After a successful four-year stint with the Panthers that include two playoff runs and a trip to the 2005 NFC Championship Game, Seward signed with the Indianapolis Colts as an Unrestricted Free Agent. Though released during the 2009 preseason, Seward would sign with the Jacksonville Jaguars the next day. He spent the 2009–10 season as a member of the Jaguars.

==Life after football==
In 2010, after undergoing surgery to repair a sports hernia that required intensive repairs to not only the abdominal area, but also to several tendons in the right leg, Seward retired from the NFL and took a job with the NFL's representative office in Mexico City. He also hosted a Spanish-language radio show in Mexico City aimed at promoting football in Latin America. In 2011, he received two top-level Spanish-language certifications from Universidad Nacional Autonoma de Mexico.
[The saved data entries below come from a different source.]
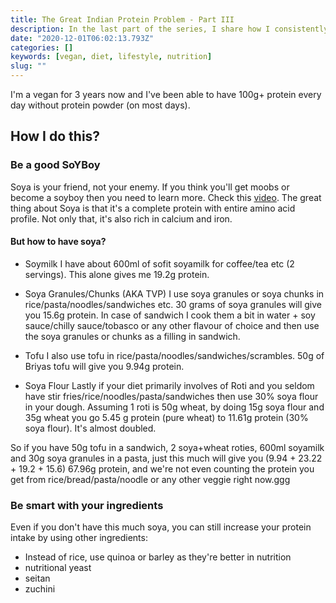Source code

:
 ```yaml
---
title: The Great Indian Protein Problem - Part III
description: In the last part of the series, I share how I consistently have 100 grams of protein daily as a Vegan in India.
date: "2020-12-01T06:02:13.793Z"
categories: []
keywords: [vegan, diet, lifestyle, nutrition]
slug: ""
---
```


I'm a vegan for 3 years now and I've been able to have 100g+ protein every day without protein powder (on most days).

## How I do this?

### Be a good SoYBoy

Soya is your friend, not your enemy. If you think you'll get moobs or become a soyboy then you need to learn more. Check this [video](https://www.youtube.com/watch?v=Nvw7S1gG6aw). The great thing about Soya is that it's a complete protein with entire amino acid profile. Not only that, it's also rich in calcium and iron.

#### But how to have soya?

- Soymilk
  I have about 600ml of sofit soyamilk for coffee/tea etc (2 servings). This alone gives me 19.2g protein.

- Soya Granules/Chunks (AKA TVP)
  I use soya granules or soya chunks in rice/pasta/noodles/sandwiches etc. 30 grams of soya granules will give you 15.6g protein. In case of sandwich I cook them a bit in water + soy sauce/chilly sauce/tobasco or any other flavour of choice and then use the soya granules or chunks as a filling in sandwich.

- Tofu
  I also use tofu in rice/pasta/noodles/sandwiches/scrambles. 50g of Briyas tofu will give you 9.94g protein.

- Soya Flour
  Lastly if your diet primarily involves of Roti and you seldom have stir fries/rice/noodles/pasta/sandwiches then use 30% soya flour in your dough. Assuming 1 roti is 50g wheat, by doing 15g soya flour and 35g wheat you go 5.45 g protein (pure wheat) to 11.61g protein (30% soya flour). It's almost doubled.

So if you have 50g tofu in a sandwich, 2 soya+wheat roties, 600ml soyamilk and 30g soya granules in a pasta, just this much will give you (9.94 + 23.22 + 19.2 + 15.6) 67.96g protein, and we're not even counting the protein you get from rice/bread/pasta/noodle or any other veggie right now.ggg

### Be smart with your ingredients

Even if you don't have this much soya, you can still increase your protein intake by using other ingredients:

- Instead of rice, use quinoa or barley as they're better in nutrition
- nutritional yeast
- seitan
- zuchini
After achieving success in Mexico, Seward was employed by the NFL's representative office in Beijing, China. In 2012, he served as a Chinese-language analyst for NFL football in China on Sina-Weibo.

In 2014, Seward was named the defensive coordinator of the Kyoto University football team in Kyoto, Japan.

Currently, Seward serves as the president of Goober Foundation Properties, Ltd., a real estate investment, management, and development firm. The company specializes in multi-family properties and land development with operations in four states.

==Personal life==
Seward holds a master's degree in business administration from the University of Southern California. He is fluent in Spanish, Chinese, and Japanese.

His father, Tom, played for Eastern Illinois University, and was the co-captain of the squad which won the NCAA Division II football title in 1978. He later was an assistant coach for The University of Illinois, Howard University, University of Nevada Las Vegas, and Southern Illinois University. Seward's mother, Amy, was a cheerleader for the Chicago Bears.

His younger brother, Mark, played college football for the University of Nevada, Las Vegas.

==Legal problems==
On March 16, 2021, was arrested for leaving the scene of an accident. A female passenger sustained serious injuries. On April 26, 2023, Seward was found guilty for his role in the incident two years prior, a hit and run crash that left the woman injured. In the aftermath, Seward received a year of probation and a 24–60 month suspended prison sentence. He was also ordered to complete a controlled substance abuse evaluation and submit to random testing. He also could not consume any alcoholic substances during the time of his probation.